▶ [EXERCISE DATA]
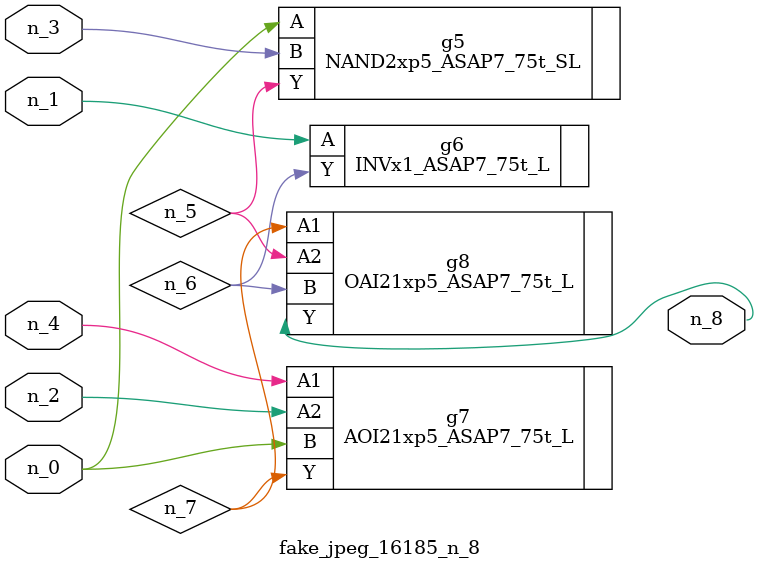
<source format=v>
module fake_jpeg_16185_n_8 (n_3, n_2, n_1, n_0, n_4, n_8);

input n_3;
input n_2;
input n_1;
input n_0;
input n_4;

output n_8;

wire n_6;
wire n_5;
wire n_7;

NAND2xp5_ASAP7_75t_SL g5 ( 
.A(n_0),
.B(n_3),
.Y(n_5)
);

INVx1_ASAP7_75t_L g6 ( 
.A(n_1),
.Y(n_6)
);

AOI21xp5_ASAP7_75t_L g7 ( 
.A1(n_4),
.A2(n_2),
.B(n_0),
.Y(n_7)
);

OAI21xp5_ASAP7_75t_L g8 ( 
.A1(n_7),
.A2(n_5),
.B(n_6),
.Y(n_8)
);


endmodule
</source>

▶ [PROBLEM DESCRIPTION] Please copy only the lines from the one with "output n_8;" through the final line of the records above, both ends included.

▶ [EXERCISE OUTPUT]
output n_8;

wire n_6;
wire n_5;
wire n_7;

NAND2xp5_ASAP7_75t_SL g5 ( 
.A(n_0),
.B(n_3),
.Y(n_5)
);

INVx1_ASAP7_75t_L g6 ( 
.A(n_1),
.Y(n_6)
);

AOI21xp5_ASAP7_75t_L g7 ( 
.A1(n_4),
.A2(n_2),
.B(n_0),
.Y(n_7)
);

OAI21xp5_ASAP7_75t_L g8 ( 
.A1(n_7),
.A2(n_5),
.B(n_6),
.Y(n_8)
);


endmodule
</source>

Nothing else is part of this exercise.